In the private sector, the IGCSE is rapidly establishing itself as a meatier alternative to the GCSE (recently savaged by the High Master of St Paul’s School as ‘baby food’). An increasing number of schools are offering the exam. In 2009, Manchester Grammar School became the fourth independent school to switch entirely to IGCSEs; last year, 855 schools offered it, and a recent survey by the Headmasters’ and Headmistresses’ Conferences found that two thirds of independent schools now offer it in at least one subject.
This is not to say the IGCSE is without critics. In 2006 the Qualifications and Curriculum Authority condemned
its lack of prescribed reading in English, the lack of an oral test in French and the absence of noncalculator
exams in maths. Nine independent schools dropped it in 2009.
The International A-level can also only be found in the independent sector and its board has not even
attempted to earn accreditation from the government.
Despite this it has already been recognised by universities as equivalent in value to normal A-levels and on a
par with the French Baccalaureate, the German Abitur and other European exams.
The International Baccalaureate originated in Switzerland and has been used in private schools for a long time. Since 2003, though, it has had a strengthening toehold in the state system. It is widely regarded as more arduous than the A-level; in 2006 the Bac failure rate was about 20 per cent, against 4 per cent for A-levels. It is increasingly popular
with state schools: over the past three years, 84 per cent of the schools taking steps towards adopting it have been inschools that offer the Bac are fee-paying. (The top five are listed in the table opposite.)
Pre-Us are the latest of the major new exams to arrive on the British educational scene. Created by Cambridge
University in 2008, they have been taken up with great enthusiasm; Westminster School, Charterhouse, Dulwich
College, Winchester College, Rugby School and Eton all use them. Famously, they were criticised for being too
hard when Gary Lineker’s son failed to meet the grades required for him to get a place at Manchester University;
his school, Charterhouse, had just made the switch from A-levels.
The former director of the Qualifications and Curriculum Authority, Mick Waters, argues that, with competing
exam systems, most head teachers pick the easiest qualifications. But allowing the state to determine which
examinations can be used in every school across the board has led to stagnation, grade inflation and ‘dumbing
down’. University admissions departments are well equipped to weigh up the various examination systems,
and have a good idea of how tough they are.

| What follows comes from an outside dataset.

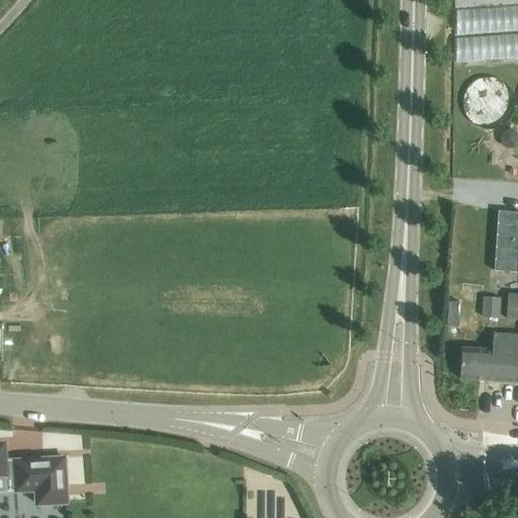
[(470,77),(465,112),(507,118),(512,83),(470,77)]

In any case, the new government has firmly rejected the idea that competition in education is detrimental.
The new academies and ‘Free Schools’ run on the principle that when parents have the right to choose schools
for their children, heads will be encouraged to choose the exam system that requires the most rigorous, broad
and thorough education. And many independent schools would argue that they already show this to be the case.